While textual near duplicate identification is simple to understand, the implementation is very complex and relies on several optimizations so that results can be delivered in a reasonable amount of time. The following is a simplified explanation of this process:
- Extracts the text from the Extracted Text field for all documents.
- Scans the text and saves various statistics for later use. The task operates on text only (which has been converted to lowercase). White space and punctuation characters are also ignored, except to identify word and sentence boundaries.
- The documents are sorted by size—from largest to smallest. This is the order in which they are processed.
- When the process is complete, only principal documents that have one or more near duplicates are shown in groups. Documents that have the Textual Near Duplicate Group field set to Empty or Numbers Only are also grouped together.
The most visible optimization and organizing notion is the principal document. The principal document is the largest document in a group and is the document that all others are compared to when determining whether they are near duplicates. If the current document is a close enough match to the principal document—as defined by the Minimum Similarity Percentage—it is placed in that group. If no current groups are matches, the current document becomes a new principal document.
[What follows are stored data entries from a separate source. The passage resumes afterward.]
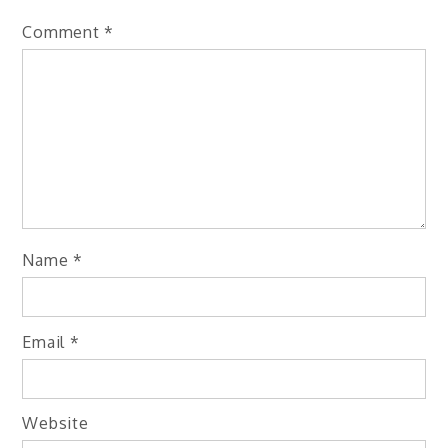
Comment
*
Name
*
Email
*
Website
Note: Analyzed documents that are not textually similar enough to any other documents will not have fields populated for Textual Near Duplicate Principal or Textual Near Duplicate Group. Documents that only contain numbers or that do not contain text will have the Textual Near Duplicate Group field set to Numbers Only or Empty, respectively.
See the following related pages:
Minimum Similarity Percentage
The Minimum Similarity Percentage parameter controls how the task works. This parameter indicates how similar a document must be to a principal document to be placed into that principal's group. A value of 100% would indicate an exact textual duplicate. A higher setting requires more similarity and generally results in smaller groups. A higher setting also makes the process run faster because fewer comparisons have to be made.